[INFORMATION SHOWN]

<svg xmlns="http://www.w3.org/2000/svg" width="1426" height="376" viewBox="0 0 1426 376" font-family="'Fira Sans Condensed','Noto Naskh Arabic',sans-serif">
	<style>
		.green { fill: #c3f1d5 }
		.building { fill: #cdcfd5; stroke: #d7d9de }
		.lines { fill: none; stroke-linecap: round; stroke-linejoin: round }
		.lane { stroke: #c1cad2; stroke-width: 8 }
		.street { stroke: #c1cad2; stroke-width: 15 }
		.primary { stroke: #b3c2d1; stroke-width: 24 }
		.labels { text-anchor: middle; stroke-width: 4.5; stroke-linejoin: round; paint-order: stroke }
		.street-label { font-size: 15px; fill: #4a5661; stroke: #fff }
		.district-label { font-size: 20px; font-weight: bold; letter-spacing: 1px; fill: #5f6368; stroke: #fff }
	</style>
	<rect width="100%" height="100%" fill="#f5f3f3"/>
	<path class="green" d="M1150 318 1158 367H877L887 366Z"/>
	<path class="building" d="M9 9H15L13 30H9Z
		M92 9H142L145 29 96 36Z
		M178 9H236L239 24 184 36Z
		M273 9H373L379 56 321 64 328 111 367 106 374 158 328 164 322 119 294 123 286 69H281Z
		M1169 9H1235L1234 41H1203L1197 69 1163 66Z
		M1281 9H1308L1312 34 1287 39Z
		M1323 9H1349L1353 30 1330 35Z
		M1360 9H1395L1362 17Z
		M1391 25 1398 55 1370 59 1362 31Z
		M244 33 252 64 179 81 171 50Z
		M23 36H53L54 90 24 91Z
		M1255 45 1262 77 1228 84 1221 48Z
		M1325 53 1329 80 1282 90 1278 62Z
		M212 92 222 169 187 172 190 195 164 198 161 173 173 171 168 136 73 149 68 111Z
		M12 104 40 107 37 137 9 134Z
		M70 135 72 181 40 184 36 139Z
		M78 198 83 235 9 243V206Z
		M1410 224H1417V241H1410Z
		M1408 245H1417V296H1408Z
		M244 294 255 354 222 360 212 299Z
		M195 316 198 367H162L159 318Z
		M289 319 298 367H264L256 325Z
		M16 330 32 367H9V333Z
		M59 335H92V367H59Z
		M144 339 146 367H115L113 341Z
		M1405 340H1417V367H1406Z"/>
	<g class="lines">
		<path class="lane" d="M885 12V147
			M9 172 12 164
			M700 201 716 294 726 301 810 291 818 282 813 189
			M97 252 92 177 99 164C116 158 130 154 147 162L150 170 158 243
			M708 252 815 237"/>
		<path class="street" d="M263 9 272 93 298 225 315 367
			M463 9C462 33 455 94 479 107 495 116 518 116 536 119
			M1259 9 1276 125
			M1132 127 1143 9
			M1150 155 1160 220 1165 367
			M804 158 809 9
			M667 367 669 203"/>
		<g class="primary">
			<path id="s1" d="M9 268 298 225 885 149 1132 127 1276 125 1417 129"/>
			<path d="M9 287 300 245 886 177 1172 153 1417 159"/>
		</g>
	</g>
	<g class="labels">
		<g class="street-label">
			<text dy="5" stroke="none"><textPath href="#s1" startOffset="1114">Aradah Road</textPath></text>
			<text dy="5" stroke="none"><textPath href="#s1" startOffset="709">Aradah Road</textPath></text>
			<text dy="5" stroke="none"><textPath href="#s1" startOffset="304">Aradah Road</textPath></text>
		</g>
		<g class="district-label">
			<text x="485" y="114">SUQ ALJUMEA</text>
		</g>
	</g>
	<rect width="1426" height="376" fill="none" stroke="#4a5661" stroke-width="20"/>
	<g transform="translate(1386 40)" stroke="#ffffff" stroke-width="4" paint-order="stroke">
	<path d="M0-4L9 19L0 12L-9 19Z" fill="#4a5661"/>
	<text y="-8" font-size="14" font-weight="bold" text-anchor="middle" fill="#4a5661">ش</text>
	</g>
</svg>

[TASK GOAL] Of the lines above, retype only those from the line containing "20px; font-weight: bold;" through the line containing "M70 135 72 181 40 184 36 139Z", including both, exactly.

[RESPONSE TO THIS EXERCISE]
		.district-label { font-size: 20px; font-weight: bold; letter-spacing: 1px; fill: #5f6368; stroke: #fff }
	</style>
	<rect width="100%" height="100%" fill="#f5f3f3"/>
	<path class="green" d="M1150 318 1158 367H877L887 366Z"/>
	<path class="building" d="M9 9H15L13 30H9Z
		M92 9H142L145 29 96 36Z
		M178 9H236L239 24 184 36Z
		M273 9H373L379 56 321 64 328 111 367 106 374 158 328 164 322 119 294 123 286 69H281Z
		M1169 9H1235L1234 41H1203L1197 69 1163 66Z
		M1281 9H1308L1312 34 1287 39Z
		M1323 9H1349L1353 30 1330 35Z
		M1360 9H1395L1362 17Z
		M1391 25 1398 55 1370 59 1362 31Z
		M244 33 252 64 179 81 171 50Z
		M23 36H53L54 90 24 91Z
		M1255 45 1262 77 1228 84 1221 48Z
		M1325 53 1329 80 1282 90 1278 62Z
		M212 92 222 169 187 172 190 195 164 198 161 173 173 171 168 136 73 149 68 111Z
		M12 104 40 107 37 137 9 134Z
		M70 135 72 181 40 184 36 139Z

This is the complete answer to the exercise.